Fibroids are often referred to as “Uterine leiomyomas” or just simply Myomas. These do not need a biopsy or as called, a histologic confirmation of the clinical diagnosis. Often fibroids see, both growth and regression and for such reasons asymptomatic uterine fibroids can usually be followed without any intervention.Doctors often follow and recommend a “watchful waiting” for patients who do not report back with any significant change in symptoms or decline in quality of life with this condition. At the first an important part of doctor visits is to see that a reassurance is extended to women who are asymptomatic or have mild symptoms and choose to avoid intervention. More so as , evidence-based guidelines support not treating asymptomatic fibroids.
Fibroids often cause no symptoms at all. When they do cause symptoms, they can cause:
●Pain, pressure, or a feeling of “fullness” in the belly
●The need to urinate often
●Too few bowel movements (constipation)
●Difficulty getting pregnant
There are several treatment options. Each option has its own pros and cons. The right treatment for you will depend on:
●The symptoms you have
●Your age (because most fibroids shrink or stop causing symptoms after menopause)
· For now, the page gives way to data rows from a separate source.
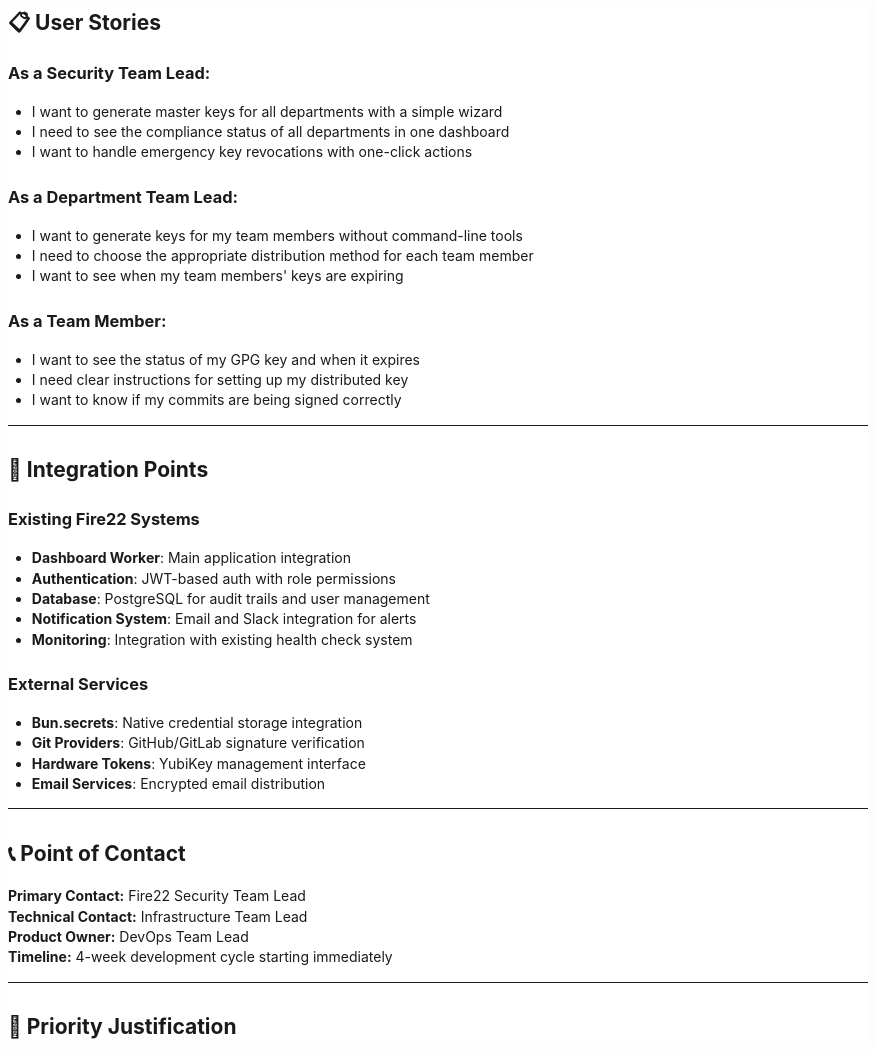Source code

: 
## 📋 **User Stories**

### **As a Security Team Lead:**

- I want to generate master keys for all departments with a simple wizard
- I need to see the compliance status of all departments in one dashboard
- I want to handle emergency key revocations with one-click actions

### **As a Department Team Lead:**

- I want to generate keys for my team members without command-line tools
- I need to choose the appropriate distribution method for each team member
- I want to see when my team members' keys are expiring

### **As a Team Member:**

- I want to see the status of my GPG key and when it expires
- I need clear instructions for setting up my distributed key
- I want to know if my commits are being signed correctly

---

## 🔗 **Integration Points**

### **Existing Fire22 Systems**

- **Dashboard Worker**: Main application integration
- **Authentication**: JWT-based auth with role permissions
- **Database**: PostgreSQL for audit trails and user management
- **Notification System**: Email and Slack integration for alerts
- **Monitoring**: Integration with existing health check system

### **External Services**

- **Bun.secrets**: Native credential storage integration
- **Git Providers**: GitHub/GitLab signature verification
- **Hardware Tokens**: YubiKey management interface
- **Email Services**: Encrypted email distribution

---

## 📞 **Point of Contact**

**Primary Contact:** Fire22 Security Team Lead  
**Technical Contact:** Infrastructure Team Lead  
**Product Owner:** DevOps Team Lead  
**Timeline:** 4-week development cycle starting immediately

---

## 🚨 **Priority Justification**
●Whether you are done having children
●Whether your fibroids cause so much bleeding that you have a condition called anemia
●The size, number, and location of your fibroids
●How you feel about the risks and benefits of the different options
Concerning Asymptomatic women, woman with moderate or severe hydronephrosis or a woman with a hysteroscopically-resectable submucous leiomyoma who is pursuing pregnancy is only need to be followed.
For women with abnormal uterine bleeding related to leiomyomas who wish to undergo the least invasive procedure, we suggest a trial of placement of a levonorgestrel-releasing intrauterine contraception over other drug therapies.